Dino argumenta que não existe previsão na Constituição, nas leis ou no Regimento Interno que permita à Presidência do STF retirar processos de gabinetes de outros magistrados e assumir diretamente a condução dessas ações. O ministro também expressou a necessidade de investigar todos os juízes que possam ter recebido, de forma direta ou por meio de familiares de segundo grau, valores ou benefícios do Banco Master.
O ofício aponta que esses casos relacionados devem ser analisados de forma conjunta na data marcada por Fachin, 23 de setembro, quando está prevista a discussão de indícios envolvendo o ministro André Mendonça. Dino também levantou preocupações sobre a regularidade da publicação da pauta, ressaltando que os membros do tribunal não tiveram acesso completo às provas e que os inquéritos ainda estão em andamento.

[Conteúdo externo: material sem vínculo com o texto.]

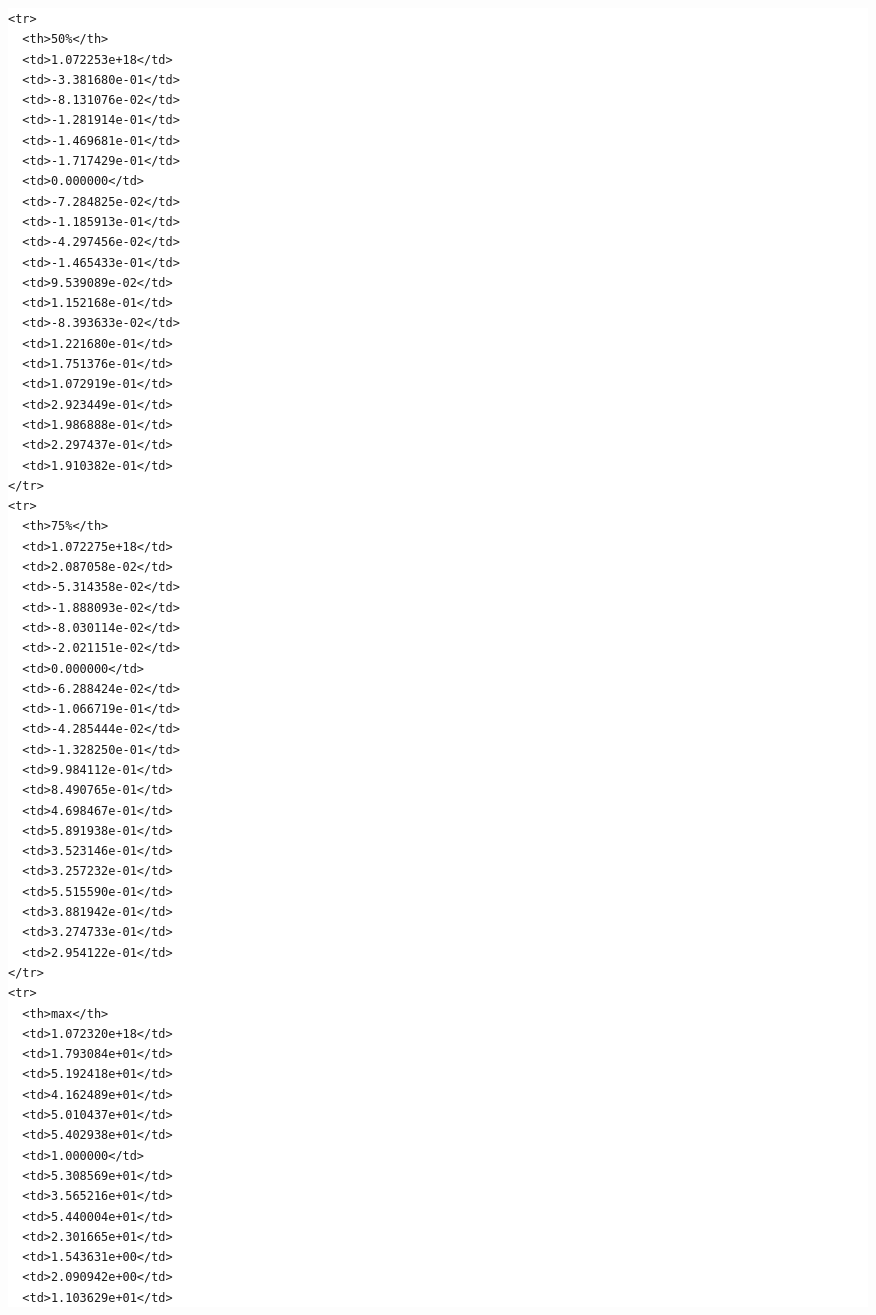     <tr>
      <th>50%</th>
      <td>1.072253e+18</td>
      <td>-3.381680e-01</td>
      <td>-8.131076e-02</td>
      <td>-1.281914e-01</td>
      <td>-1.469681e-01</td>
      <td>-1.717429e-01</td>
      <td>0.000000</td>
      <td>-7.284825e-02</td>
      <td>-1.185913e-01</td>
      <td>-4.297456e-02</td>
      <td>-1.465433e-01</td>
      <td>9.539089e-02</td>
      <td>1.152168e-01</td>
      <td>-8.393633e-02</td>
      <td>1.221680e-01</td>
      <td>1.751376e-01</td>
      <td>1.072919e-01</td>
      <td>2.923449e-01</td>
      <td>1.986888e-01</td>
      <td>2.297437e-01</td>
      <td>1.910382e-01</td>
    </tr>
    <tr>
      <th>75%</th>
      <td>1.072275e+18</td>
      <td>2.087058e-02</td>
      <td>-5.314358e-02</td>
      <td>-1.888093e-02</td>
      <td>-8.030114e-02</td>
      <td>-2.021151e-02</td>
      <td>0.000000</td>
      <td>-6.288424e-02</td>
      <td>-1.066719e-01</td>
      <td>-4.285444e-02</td>
      <td>-1.328250e-01</td>
      <td>9.984112e-01</td>
      <td>8.490765e-01</td>
      <td>4.698467e-01</td>
      <td>5.891938e-01</td>
      <td>3.523146e-01</td>
      <td>3.257232e-01</td>
      <td>5.515590e-01</td>
      <td>3.881942e-01</td>
      <td>3.274733e-01</td>
      <td>2.954122e-01</td>
    </tr>
    <tr>
      <th>max</th>
      <td>1.072320e+18</td>
      <td>1.793084e+01</td>
      <td>5.192418e+01</td>
      <td>4.162489e+01</td>
      <td>5.010437e+01</td>
      <td>5.402938e+01</td>
      <td>1.000000</td>
      <td>5.308569e+01</td>
      <td>3.565216e+01</td>
      <td>5.440004e+01</td>
      <td>2.301665e+01</td>
      <td>1.543631e+00</td>
      <td>2.090942e+00</td>
      <td>1.103629e+01</td>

Ao final de sua comunicação, o ministro Flávio Dino solicita a Gilmar Mendes que tome as devidas providências para assegurar o cumprimento da Constituição, das leis e do Regimento Interno do STF. A situação levanta questões sobre a transparência e a integridade dos processos judiciais em curso na Corte, especialmente em um momento em que a confiança nas instituições é crucial.
Assim, a posição de Dino não apenas desafia as decisões de Fachin, mas também pode ter implicações significativas sobre o funcionamento e a credibilidade do STF, diante de um cenário que exige rigor e clareza nas ações judiciais.